Jill has a meeting in the morning. “Let’s drive back to my house,” she suggests. “We should call the police if we haven’t heard from her by tomorrow.”
“I’ll stay here in case she comes back.”
“If she found the mess we made and got mad at us,” Jill says, “I’d be relieved.”
“I’ll be here to see her face if that happens.”
I walk Jill to her truck. She gets the extra sleeping bag she keeps for emergencies and hands it to me along with my suitcase.
I put the sleeping bag on the dining room floor. When I turn off the light, it’s pitch dark inside the house. I might as well be sleeping in the hayfield this used to be when I was a child.
EIGHT
A robin trills outside the window at dawn. I drift back to sleep listening to him. When a key clicks in the lock, I jump out of the sleeping bag and run to the living room in my pajamas. A woman opens the front door and steps in, carrying a large leather handbag. Her free hand flies up to her mouth.
“Hi,” I say before she recovers her voice. “I’m Lily, Mrs. Larson’s daughter.”
“Oh,” she says. She’s wearing a white cardigan over a pale blue dress, opaque nylons, and black Mary Janes. She could be someone from the church.
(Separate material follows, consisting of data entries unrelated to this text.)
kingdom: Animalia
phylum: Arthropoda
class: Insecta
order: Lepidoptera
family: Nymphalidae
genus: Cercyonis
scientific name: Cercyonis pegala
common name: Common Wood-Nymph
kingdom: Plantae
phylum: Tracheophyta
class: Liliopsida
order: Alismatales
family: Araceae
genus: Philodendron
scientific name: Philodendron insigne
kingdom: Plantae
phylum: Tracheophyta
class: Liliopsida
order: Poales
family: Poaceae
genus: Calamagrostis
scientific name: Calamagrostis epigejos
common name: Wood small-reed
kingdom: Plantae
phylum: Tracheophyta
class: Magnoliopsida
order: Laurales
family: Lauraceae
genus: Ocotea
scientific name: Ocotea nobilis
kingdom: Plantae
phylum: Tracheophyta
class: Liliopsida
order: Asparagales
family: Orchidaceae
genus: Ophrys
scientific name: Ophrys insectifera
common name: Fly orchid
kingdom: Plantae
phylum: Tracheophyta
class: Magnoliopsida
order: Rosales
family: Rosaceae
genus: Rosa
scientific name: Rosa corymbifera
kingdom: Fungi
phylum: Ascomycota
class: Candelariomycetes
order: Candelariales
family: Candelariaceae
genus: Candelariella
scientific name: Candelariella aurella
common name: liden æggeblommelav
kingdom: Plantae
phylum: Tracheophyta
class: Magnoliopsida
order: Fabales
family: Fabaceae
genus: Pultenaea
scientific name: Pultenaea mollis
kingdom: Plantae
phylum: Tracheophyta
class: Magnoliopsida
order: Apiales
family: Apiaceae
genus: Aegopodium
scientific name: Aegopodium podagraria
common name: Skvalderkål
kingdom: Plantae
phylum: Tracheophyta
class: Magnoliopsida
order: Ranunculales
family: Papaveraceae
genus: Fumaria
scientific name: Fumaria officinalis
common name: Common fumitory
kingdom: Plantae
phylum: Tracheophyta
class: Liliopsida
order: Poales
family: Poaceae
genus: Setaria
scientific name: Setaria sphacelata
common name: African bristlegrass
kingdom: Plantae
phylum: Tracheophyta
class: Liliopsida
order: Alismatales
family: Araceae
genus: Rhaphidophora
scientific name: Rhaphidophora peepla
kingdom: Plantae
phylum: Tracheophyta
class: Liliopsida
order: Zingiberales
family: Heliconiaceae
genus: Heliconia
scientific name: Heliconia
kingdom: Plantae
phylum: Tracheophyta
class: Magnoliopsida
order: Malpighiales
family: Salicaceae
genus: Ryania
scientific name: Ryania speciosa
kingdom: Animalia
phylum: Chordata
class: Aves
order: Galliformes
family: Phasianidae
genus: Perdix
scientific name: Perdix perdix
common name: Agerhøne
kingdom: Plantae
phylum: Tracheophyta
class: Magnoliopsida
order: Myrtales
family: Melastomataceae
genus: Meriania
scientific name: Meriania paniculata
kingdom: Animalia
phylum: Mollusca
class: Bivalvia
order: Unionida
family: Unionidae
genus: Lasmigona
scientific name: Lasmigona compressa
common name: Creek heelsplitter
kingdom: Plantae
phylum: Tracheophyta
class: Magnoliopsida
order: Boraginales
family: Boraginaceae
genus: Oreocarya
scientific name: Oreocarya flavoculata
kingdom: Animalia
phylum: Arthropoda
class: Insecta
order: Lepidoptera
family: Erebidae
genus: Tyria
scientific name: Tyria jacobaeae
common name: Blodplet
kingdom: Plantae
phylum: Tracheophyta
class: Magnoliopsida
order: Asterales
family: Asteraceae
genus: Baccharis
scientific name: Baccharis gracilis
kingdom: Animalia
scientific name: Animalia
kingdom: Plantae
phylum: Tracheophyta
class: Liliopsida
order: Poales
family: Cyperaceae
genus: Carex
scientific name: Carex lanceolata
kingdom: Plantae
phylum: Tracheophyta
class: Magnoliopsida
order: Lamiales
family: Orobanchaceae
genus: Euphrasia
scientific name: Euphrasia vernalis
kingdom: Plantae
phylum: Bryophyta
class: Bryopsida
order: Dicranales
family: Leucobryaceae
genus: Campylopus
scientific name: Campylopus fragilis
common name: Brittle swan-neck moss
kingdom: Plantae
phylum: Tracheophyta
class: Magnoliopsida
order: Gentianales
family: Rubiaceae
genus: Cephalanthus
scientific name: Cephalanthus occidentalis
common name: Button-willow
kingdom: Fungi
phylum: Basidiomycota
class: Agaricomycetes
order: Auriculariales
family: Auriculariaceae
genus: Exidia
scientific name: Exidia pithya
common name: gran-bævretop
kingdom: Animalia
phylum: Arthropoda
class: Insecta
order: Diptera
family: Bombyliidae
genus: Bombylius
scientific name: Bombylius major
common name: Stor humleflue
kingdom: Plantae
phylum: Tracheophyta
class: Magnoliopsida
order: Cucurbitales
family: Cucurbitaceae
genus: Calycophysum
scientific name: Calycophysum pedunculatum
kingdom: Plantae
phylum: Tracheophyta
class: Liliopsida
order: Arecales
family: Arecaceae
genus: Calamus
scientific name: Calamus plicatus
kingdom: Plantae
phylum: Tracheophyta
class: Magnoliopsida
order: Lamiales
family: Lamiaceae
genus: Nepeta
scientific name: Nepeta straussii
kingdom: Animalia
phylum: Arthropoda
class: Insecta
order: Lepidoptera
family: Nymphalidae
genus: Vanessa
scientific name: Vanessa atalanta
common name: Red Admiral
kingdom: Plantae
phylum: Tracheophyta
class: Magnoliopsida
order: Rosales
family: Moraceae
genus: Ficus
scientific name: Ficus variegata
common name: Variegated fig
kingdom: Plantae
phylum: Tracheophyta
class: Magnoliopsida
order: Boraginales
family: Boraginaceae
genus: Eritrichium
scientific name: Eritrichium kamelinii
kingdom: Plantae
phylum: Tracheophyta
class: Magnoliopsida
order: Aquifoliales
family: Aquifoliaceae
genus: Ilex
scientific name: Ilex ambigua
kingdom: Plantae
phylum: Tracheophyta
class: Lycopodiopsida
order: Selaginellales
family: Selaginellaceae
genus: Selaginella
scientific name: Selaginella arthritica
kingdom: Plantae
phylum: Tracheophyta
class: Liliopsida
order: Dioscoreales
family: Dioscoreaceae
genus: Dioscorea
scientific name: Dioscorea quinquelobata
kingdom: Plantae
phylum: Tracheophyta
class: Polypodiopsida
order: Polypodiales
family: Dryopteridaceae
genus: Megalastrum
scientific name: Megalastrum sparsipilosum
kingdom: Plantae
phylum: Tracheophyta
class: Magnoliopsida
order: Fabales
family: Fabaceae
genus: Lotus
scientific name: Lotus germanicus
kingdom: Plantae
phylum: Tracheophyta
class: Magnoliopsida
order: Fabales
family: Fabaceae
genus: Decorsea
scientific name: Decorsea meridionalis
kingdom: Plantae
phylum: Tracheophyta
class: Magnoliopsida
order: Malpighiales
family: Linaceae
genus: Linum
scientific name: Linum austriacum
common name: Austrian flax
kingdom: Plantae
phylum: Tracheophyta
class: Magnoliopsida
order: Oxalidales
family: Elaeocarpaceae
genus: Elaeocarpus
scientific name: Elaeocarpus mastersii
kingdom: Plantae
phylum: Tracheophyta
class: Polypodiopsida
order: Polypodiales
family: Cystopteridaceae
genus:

“Are you a friend of my mother’s?” I ask.
“I work at a realty office. Mrs. Larson gave us a key and asked us to take a look at her house. She didn’t say anyone would be staying here.”
“I live in Boston.” I hold out my hand.
The realtor walks into the living room. “How do you do,” she murmurs as we shake hands but forgets to say her name. “I can come back. Mrs. Larson said there was no hurry.”